Both reductions are proved to be homeomorphisms between the original spherical polygon and its planar image, meaning the winding number computed on the plane is exactly the spherical winding number. The authors combine each reduction with a state‑of‑the‑art wn‑based planar PiP algorithm (e.g., the O(n) algorithm of Hormann & Agathos) and obtain an O(n) solution for SPiP on BAE polygons. They also discuss a common concern: numerical instability near the poles or when edges approach antipodal positions. The rotation method can suffer from round‑off when the rotation angle is near π, while the gnomonic method can amplify errors for points far from the projection centre. The paper shows that, because the BAE condition prevents edges from straddling the antipode, these instabilities are bounded and do not affect correctness.

To validate the theory, the authors provide MATLAB code that implements both reductions and runs three test cases: (a) a highly concave polygon completely inside a hemisphere, (b) a polygon whose edges come arbitrarily close to the antipodal great circle without crossing it, and (c) a pathological case where a previously published SPiP algorithm misclassifies an interior point as exterior. In all cases the proposed reduction‑wn pipeline yields the correct classification, and execution times are an order of magnitude faster than triangulation‑based spherical methods.

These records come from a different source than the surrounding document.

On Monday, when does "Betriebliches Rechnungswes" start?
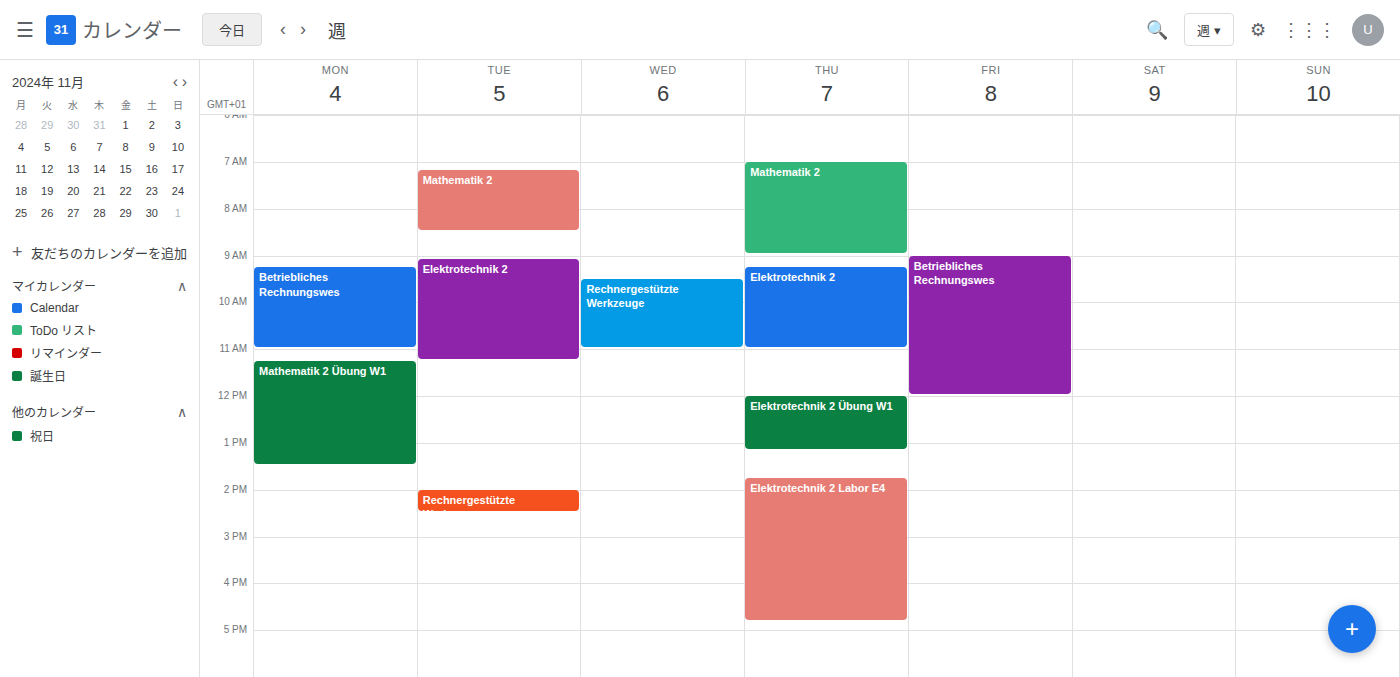
9:15 AM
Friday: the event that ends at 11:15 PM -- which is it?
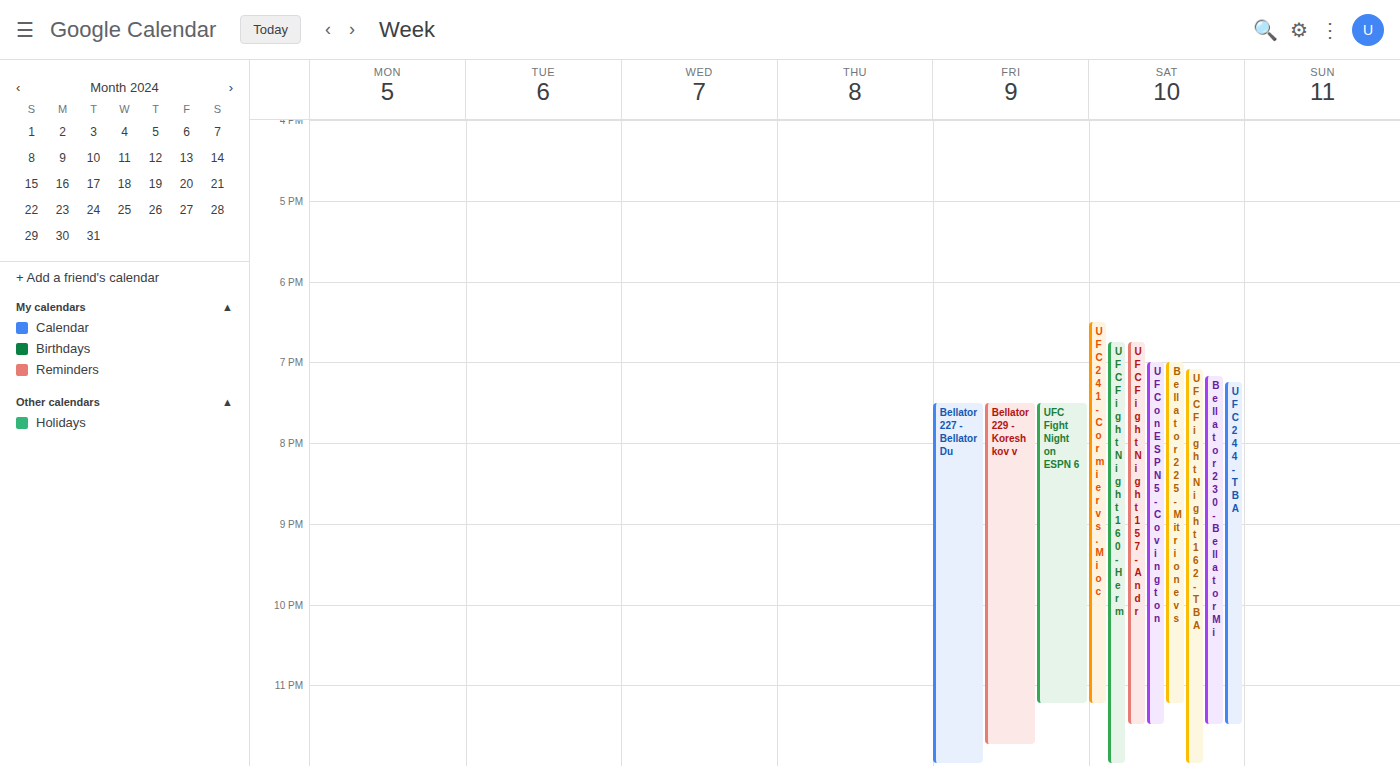
"UFC Fight Night on ESPN 6"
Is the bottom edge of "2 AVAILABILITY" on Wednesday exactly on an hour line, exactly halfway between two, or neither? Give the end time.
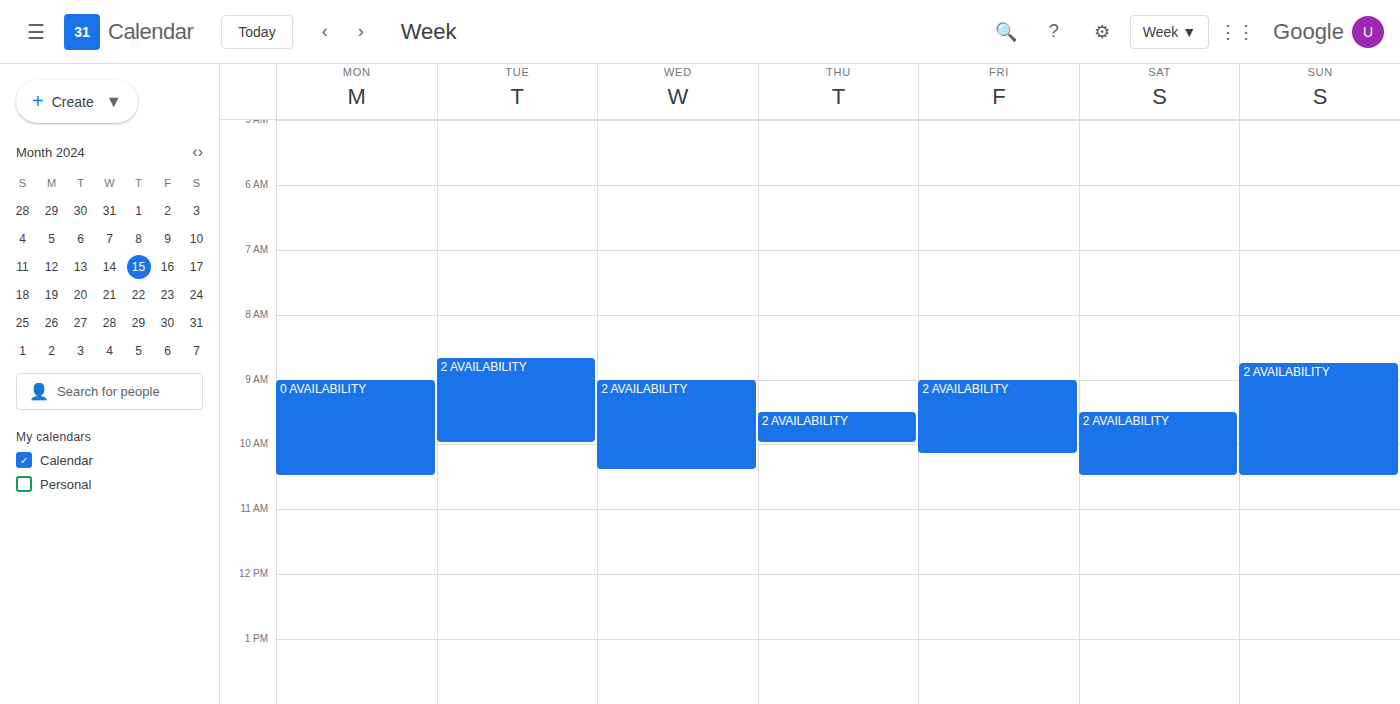
10:25 AM -- neither: 25 minutes below the 10 AM line and 35 minutes above the 11 AM line.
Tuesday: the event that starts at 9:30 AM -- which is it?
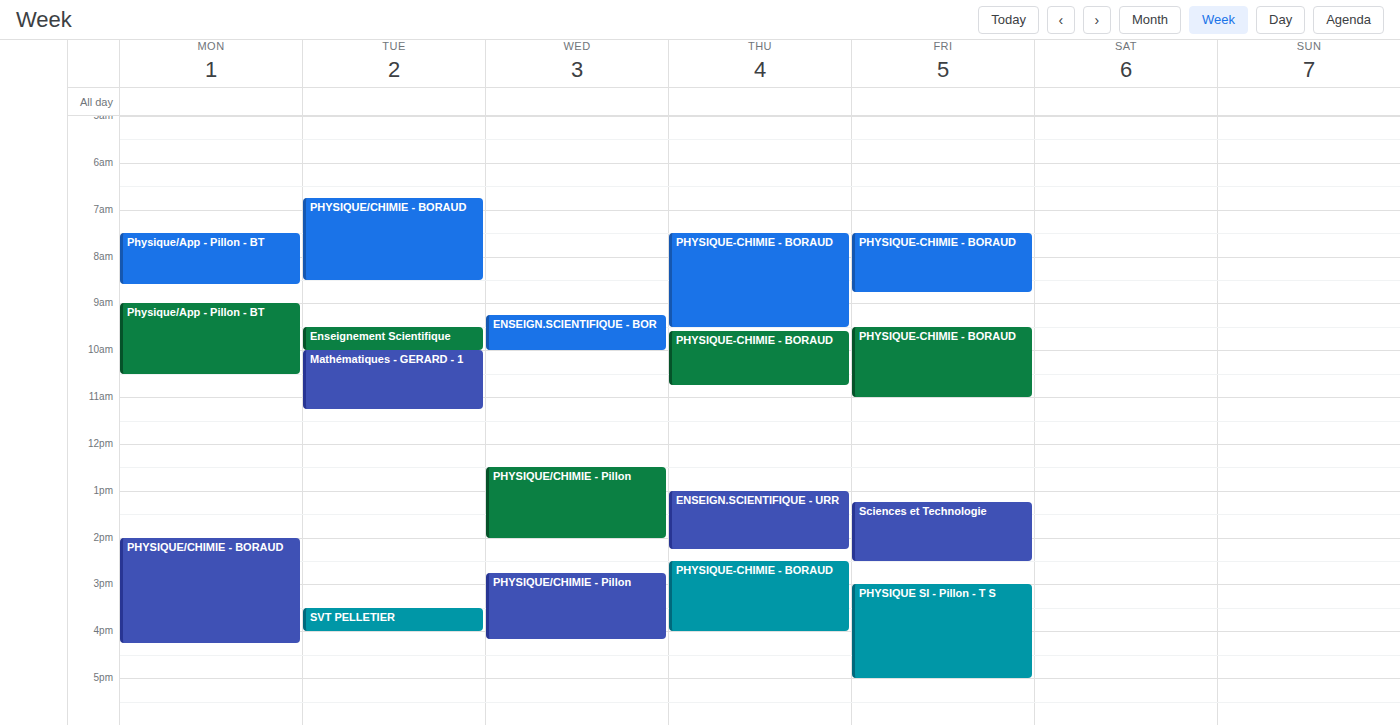
"Enseignement Scientifique"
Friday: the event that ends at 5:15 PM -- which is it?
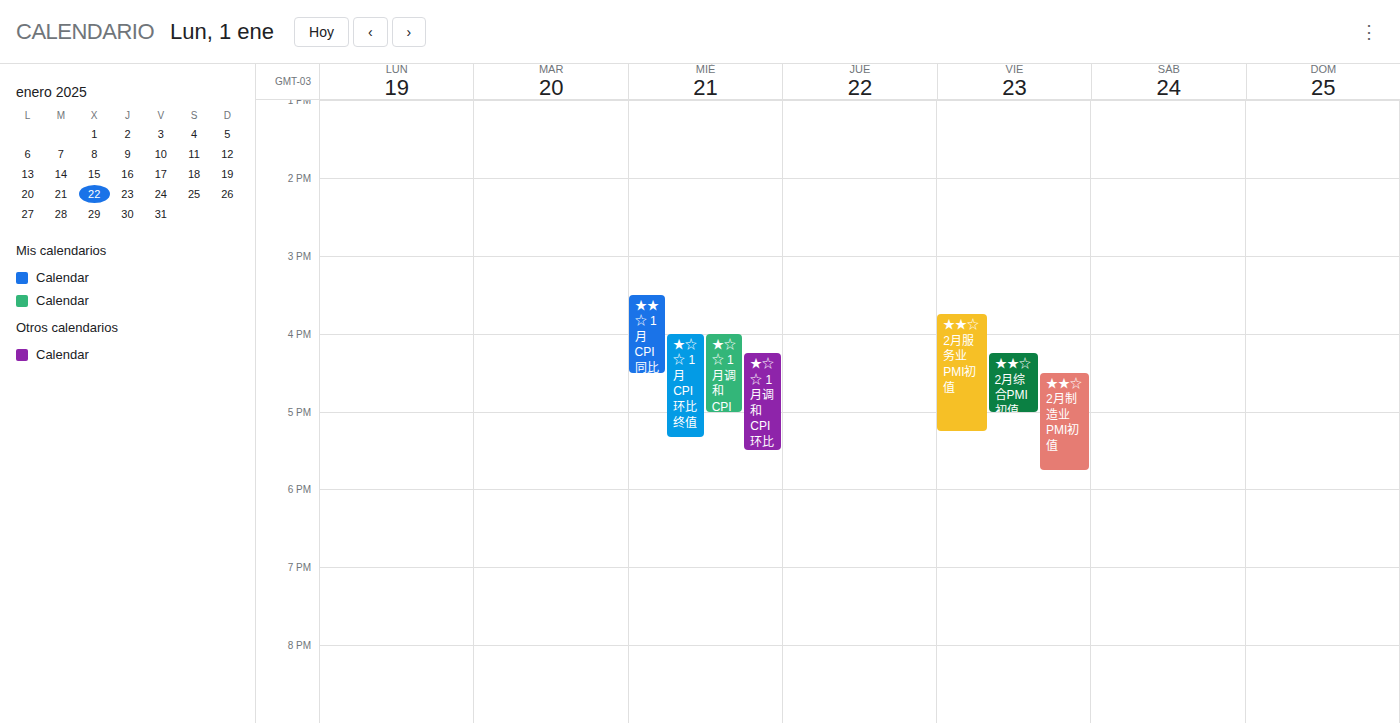
"★★☆ 2月服务业PMI初值"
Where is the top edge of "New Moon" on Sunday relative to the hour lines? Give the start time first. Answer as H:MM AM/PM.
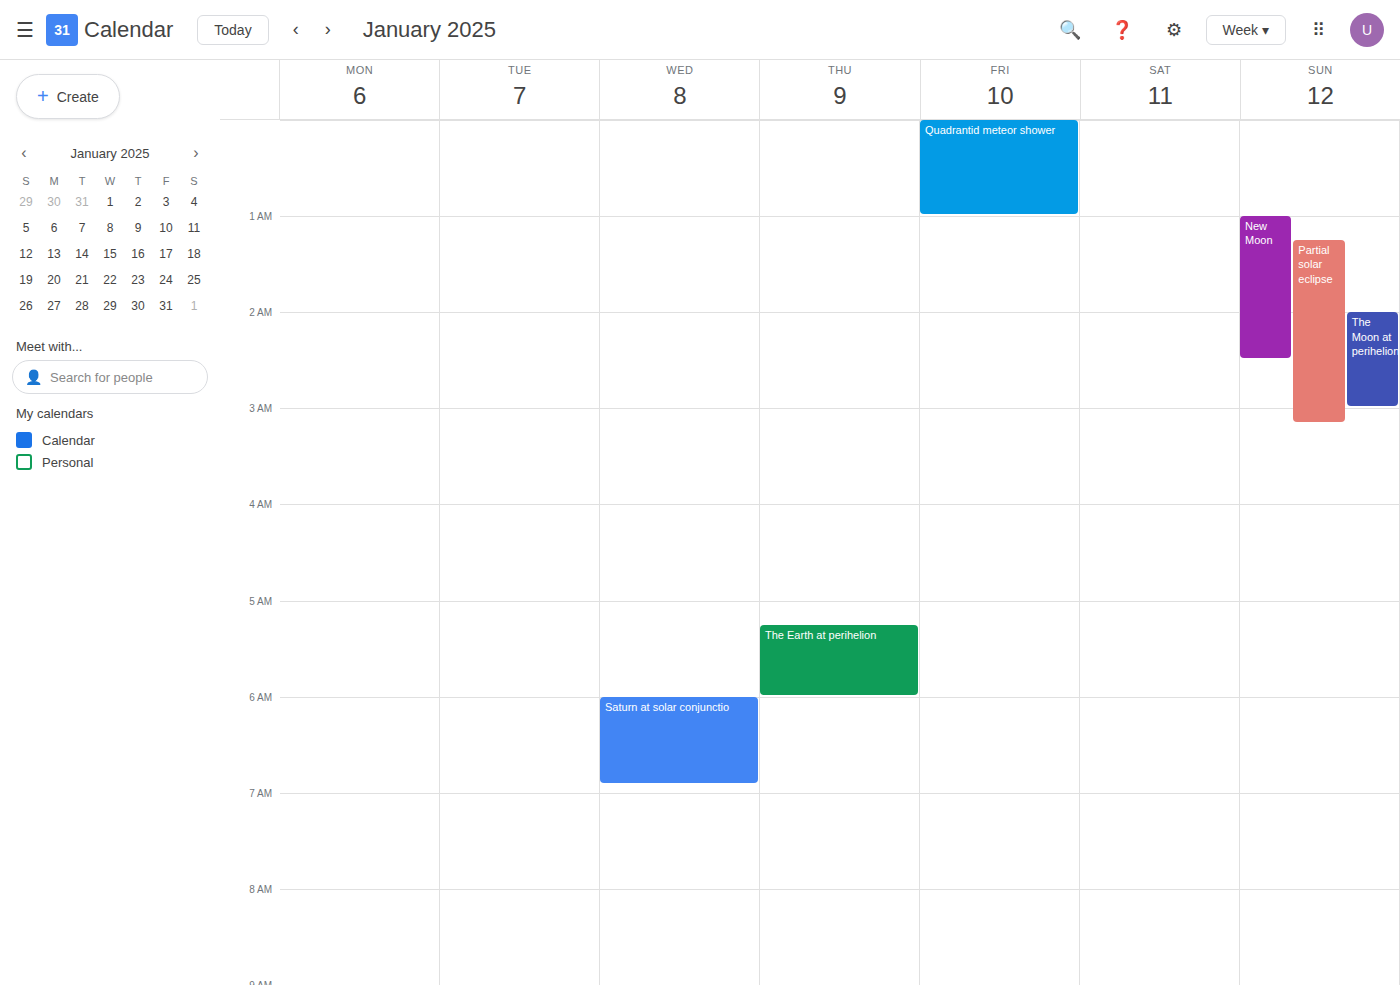
1:00 AM -- exactly on the 1 AM line.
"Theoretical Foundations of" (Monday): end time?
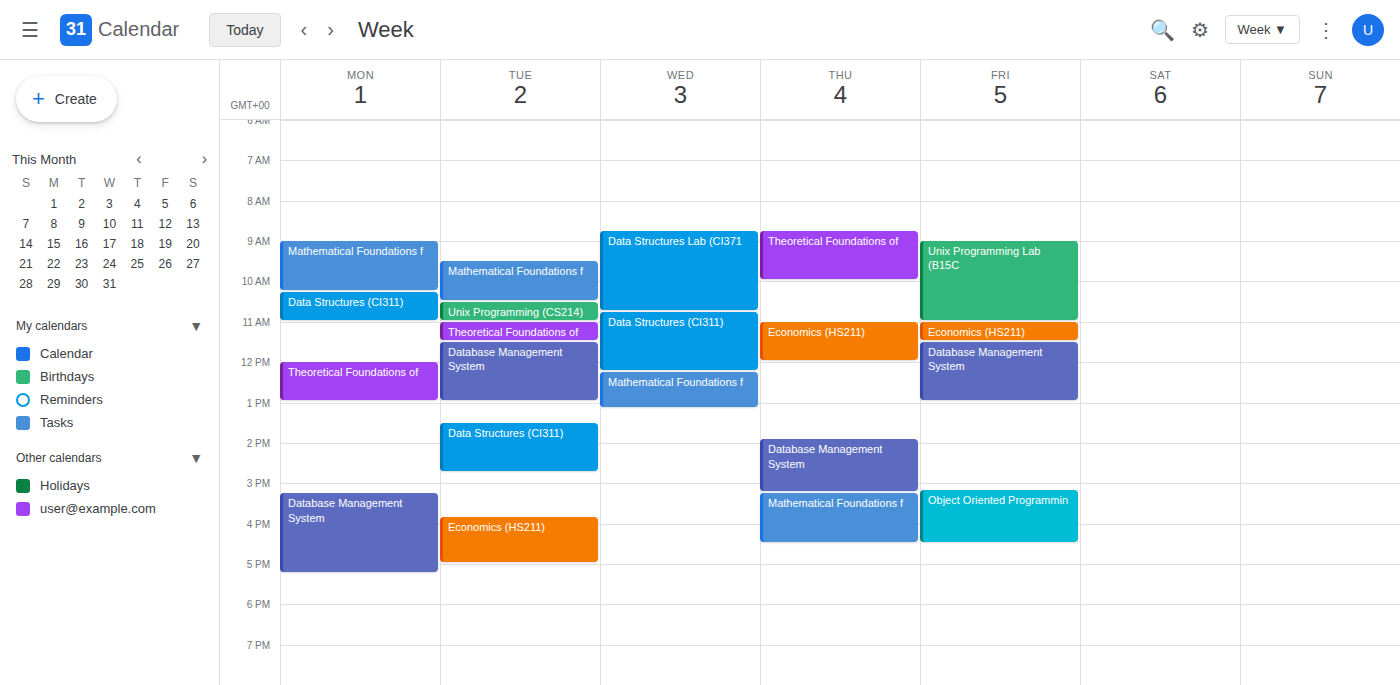
13:00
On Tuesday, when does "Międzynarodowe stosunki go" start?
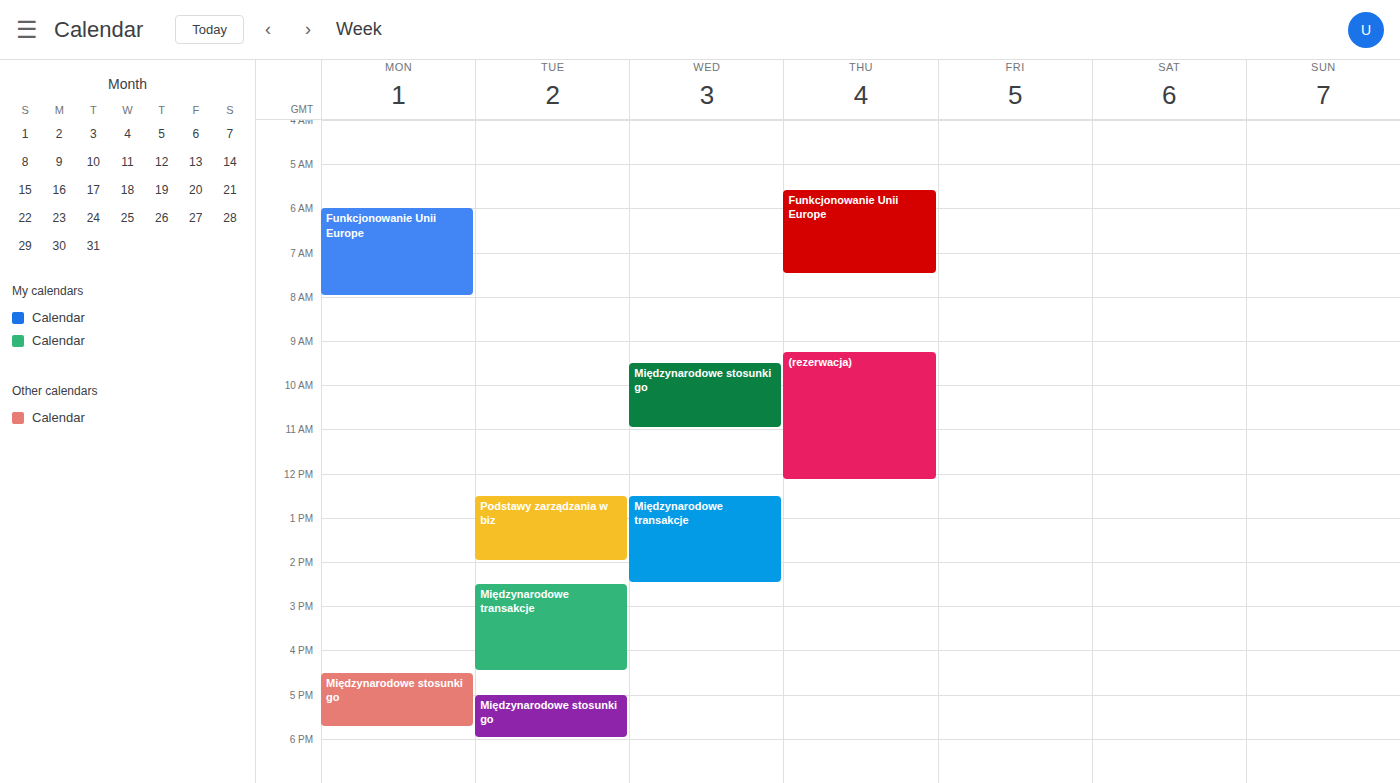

The paper concludes with practical implications. In geographic information systems, navigation, and astronomy, many operations (e.g., clipping, containment queries, spatial indexing) require fast point‑in‑polygon tests on the sphere. By enforcing or preprocessing polygons to satisfy the BAE condition—either directly (if they already lie in a hemisphere) or by splitting them into BAE sub‑polygons—the proposed approach offers a simple, robust, and highly efficient alternative to existing spherical algorithms that rely on complex spherical triangulations or Monte‑Carlo sampling. The work thus bridges a theoretical gap in spherical topology and delivers a ready‑to‑use solution for real‑world spherical geometry problems.